Key elements for a Place-based DoS
In a recent article published by CLGdotTV the local public services channel highlights the issues have plagued online directories since the introduction of the Care Act in 2014. The articles goes on to state that with the adoption of the Place based DOS Model by local Clinical Commissioning Groups and Primary Care Networks these inherent problems are starting to be addressed, with the application of the right suite of technology and local integrated approach across the prevention sector including collaboration between health, care and voluntary sectors. The following video tells the story of an approach that could be adopted in any geographical footprint. Funded by Lancashire and South Cumbria Health and Care Partnership and supported by Blackburn with Darwen Borough Council and BURNLEY, PENDLE & ROSSENDALE COUNCIL FOR VOLUNTARY SERVICE, this pilot project addresses many of the reasons local service directories haven't worked in the past.
We want to share and elaborate further on some of the key elements that need to be in place to address the core issues/problems.
Problems for a silo-based Directories
Efficiency – confusion and duplication of effort is created without the public and third sector working together on service directories.
Accuracy – the biggest failure of service directories is ensuring they are kept up to date.
Accountability – no organisation trusts another to provide the data and so they collect it themselves
Place-based working is difficult as everyone has slightly different needs and any compromise can be greeted with a move to silo working.
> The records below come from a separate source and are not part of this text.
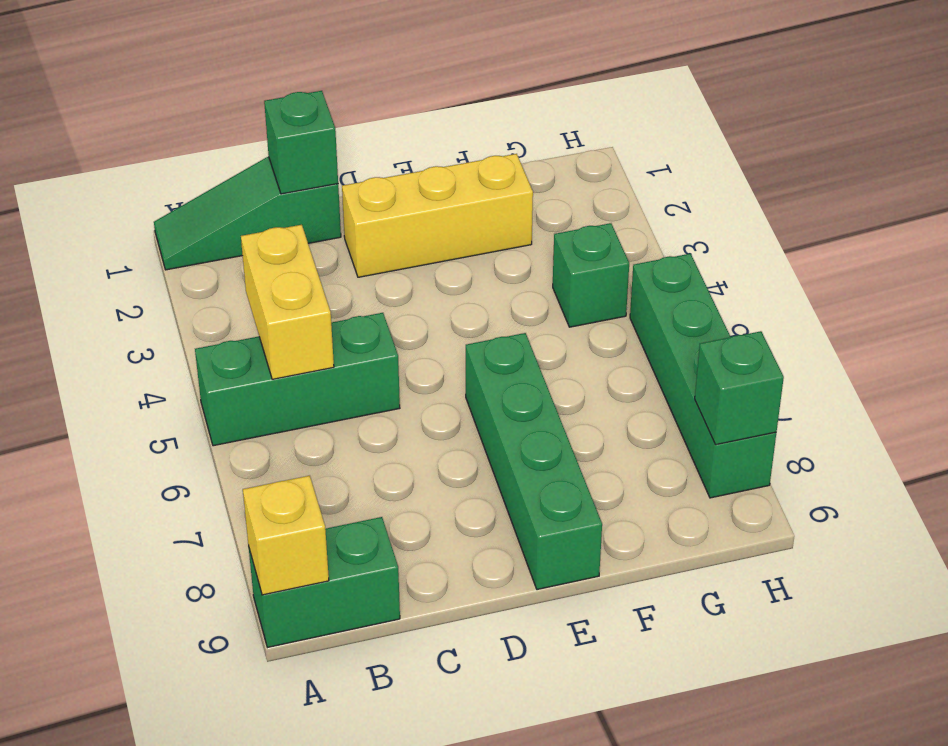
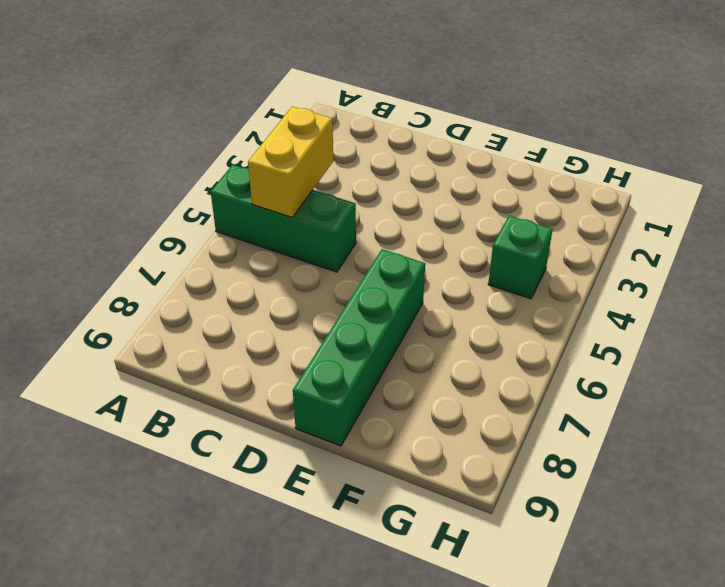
none -> green 1x3 slope [154,157,341,270]
none -> green 1x2 brick [248,517,400,647]

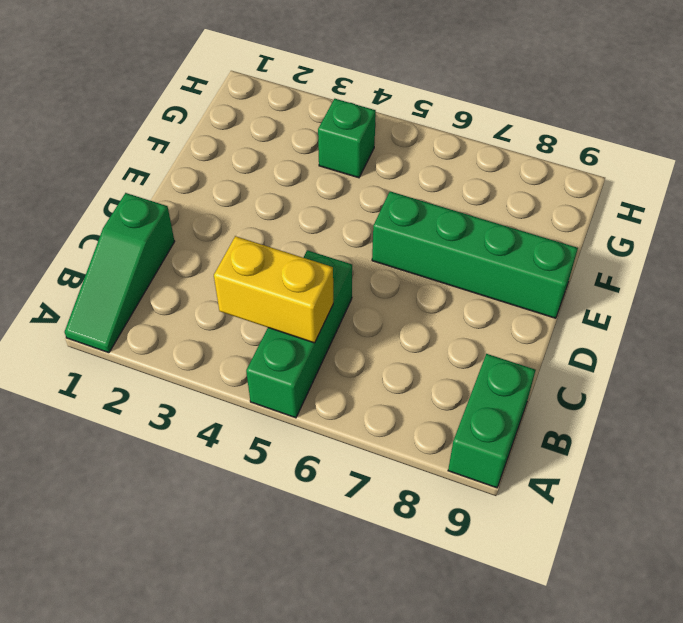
none -> yellow 1x3 brick [342,154,533,277]
none -> green 1x4 brick [630,254,776,498]

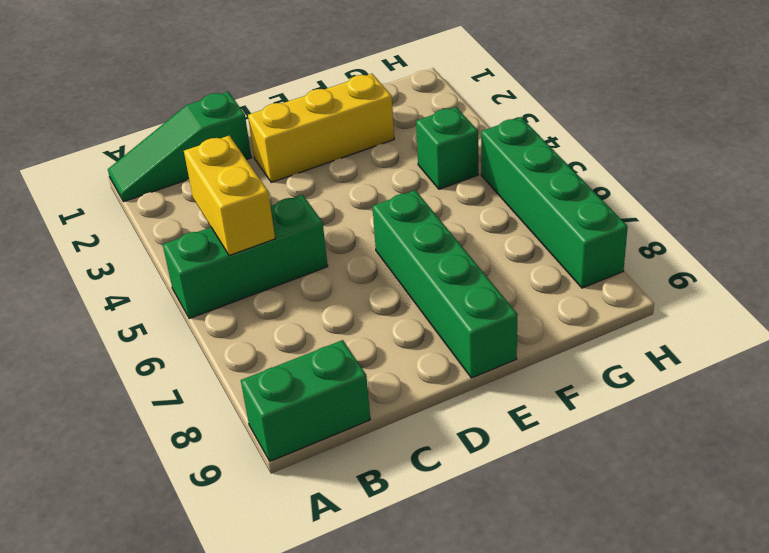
none -> yellow 1x1 brick [243,476,329,595]
none -> green 1x1 brick [264,91,338,194]

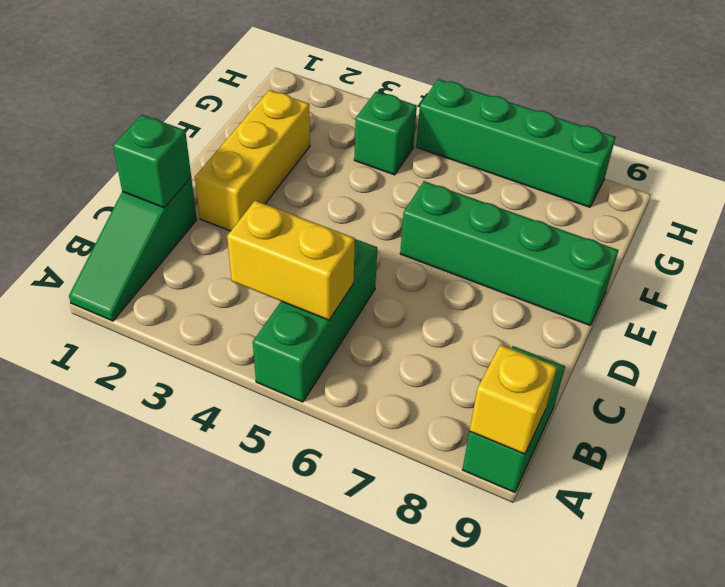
none -> green 1x1 brick [695,331,784,445]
It needs driving as a known place-based project. Without this then there is very little chance of success. With it then be prepared to drive things as it will be needed.
There needs to be a reason to do this that everyone can buy into. We would always suggest Social Prescribing as it is current and people are starting to realise that they need an aggregated directory. However we would not let Social Prescribing software dictate things as a place-based approach is required. Social prescribing is simply one frontend need. We should be collecting it once and making it available to lots of frontline workers.
There will be standards etc required in order to interoperate across the place. Having a governance in place is a pre-requisite to success. Different champions from the majority of public sectors and third sector are needed to create the necessary momentum to have a chance of getting to the critical mass which will then bring others on board. There is no point implementing this as just a council or CCG as the benefits are in working with partners across the place.
There is a need to work with existing service directories either to transform or support their compliance to a well-defined application profile of OR (UK one a bit flimsy at present so we are working on our own)
One approach could be to provide a catch-all system which over time could become the main collector simply because this is a non-added value service and tax-payers money is being wasted with the purchase of different application and duplication of effort. The catch-all system would need to allow other applications to make use of its functionality to avoid people having to login to more than one application. However initially and perhaps medium term this is going to be a case of aggregating the collection of service data from various organisation’s applications.
The consumers of the information need to be able to trust it and so assurance is a requirement. A simple MOU/SLA will suffice and the email address of the assurer in each service record
There may be an initial need for resources but longer term aim should be to get service providers doing this and being accountable for it being accurate
As previously mentioned, it is likely you will need an aggregation product to bring all the collection efforts together. This should also deal with duplication. We are just delivering this for Lancs.
There are a set of APIs defined by the open referral UK community but this is not yet comprehensive.
Consume and Present
The frontend is key to realising the benefits and we believe the majority of contexts around health, wellbeing and welfare will benefit. We are including assets, IAG, physical activity as well as (social) services in our thinking.
Best place to start is the ones who are currently collecting as it is likely they have a front-end. They will make a decision as to whether they wish to continue to collect data or are happy to simply consume and present it. Worth also considering a social prescribing tool as they will need this data
We have a general finder tool that can be given to all frontline workers and have co-developed that with Lancs.
We expect self-care to be a big player building on this and have development work started in the background.